Landkreis - Drohnen bedrohen Naturschutzgebiete und andere schützenswerte Flächen im Landkreis Oldenburg. So sieht das zumindest die Kreisverwaltung in Wildeshausen. „Wir sehen den Einsatz von Drohnen kritisch“, sagt Dezernentin Eva-Maria Langfermann. „Drohnen verschrecken zum Beispiel brütende Wiesenvögel.“
Als am Sonntag jemand seine Drohne über dem Pestruper Gräberfeld aufsteigen ließ, kam irgendwann der Hinweis des Schäfers, dass der Überflug über dem Naturschutzgebiet verboten sei. Es sei schon die dritte am Sonntag gewesen.
„Noch gibt es kein Verbot“, sagt Langfermann. „Wir müssen das erst mit der Politik besprechen.“ Hintergrund ist die Umsetzung der EU-Richtlinie „Natura 2000“ in nationales Recht. Die EU errichtet ein Netzwerk von Schutzgebieten für gefährdete Pflanzen- und Tierarten. Dazu will der Landkreis Oldenburg Gebiete beisteuern, die teilweise schon Naturschutzgebiete sind. Vorgesehen sind unter anderem die sogenannten Fauna-Flora-Habitatgebiete Hasbruch, Tannersand, Gierenberg und Pestruper Gräberfeld. Neu ausgewiesen werden sollen als Naturschutzgebiete der Stüher Wald, das Stenumer Holz, der Wald „Döhler Wehe“ und das Bassumer Friedeholz. Das Verfahren soll bis 2018 abgeschlossen sein.

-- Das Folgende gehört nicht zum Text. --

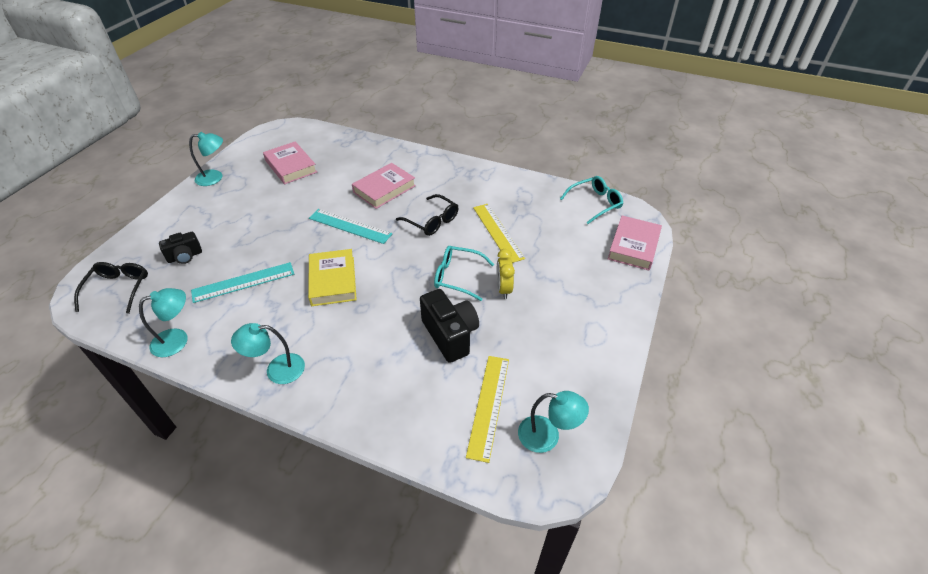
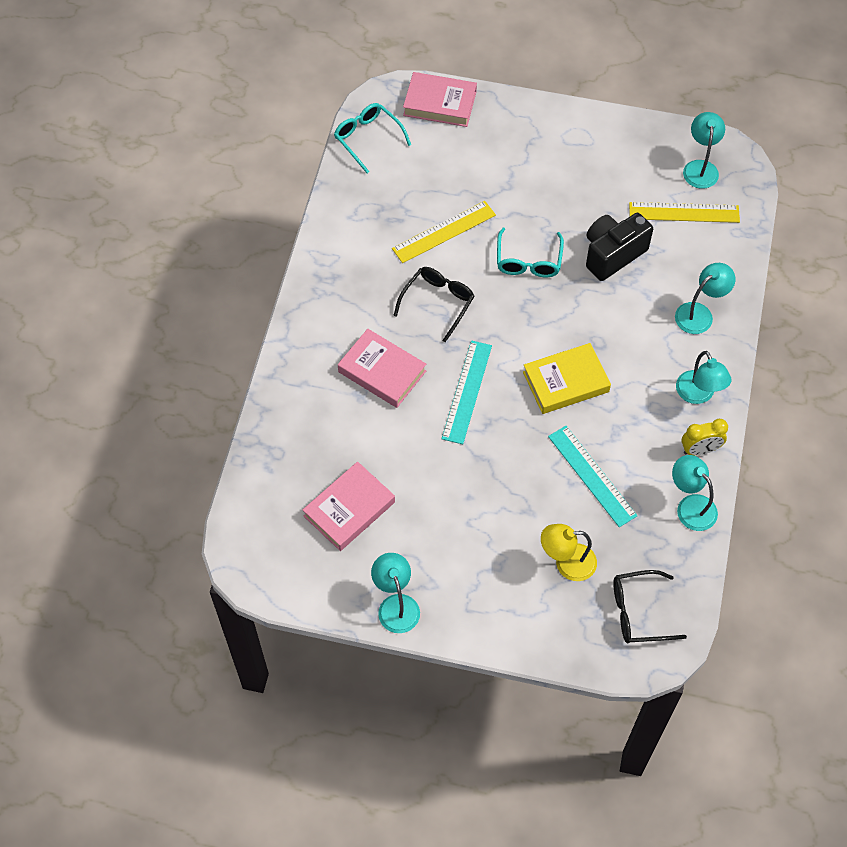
camera: 100 degrees left, 15 degrees up
black camera [159,232,202,264] -> yellow lamp [541,524,597,581]
yellow clock [497,249,515,299] -> yellow clock moved to [681,419,728,456]
none -> turquoise lamp [675,263,735,334]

„Die Bestimmungen eines Naturschutzgebietes sind vielfach zu allgemein“, erklärt Langfermann. „Mit der neuen Verordnung geht es um den Schutz heimischer Pflanzen und Tiere. Diese regionsspezifischen Eigenarten sollen herausgearbeitet werden.“ So gehe es im Hasbruch speziell um die Eichenbestände, in der Delme um die dort ansässige Muschel und auf dem Pestruper Gräberfeld um die Heide.
Ob ein mögliches Drohnenflugverbot über dem Pestruper Gräberfeld einen Radius von 500 Meter über das Schutzgebiet hinaus haben muss, die Verordnung auch das Drachensteigen dort verbietet, wird 2017 in den zuständigen Gremien diskutiert.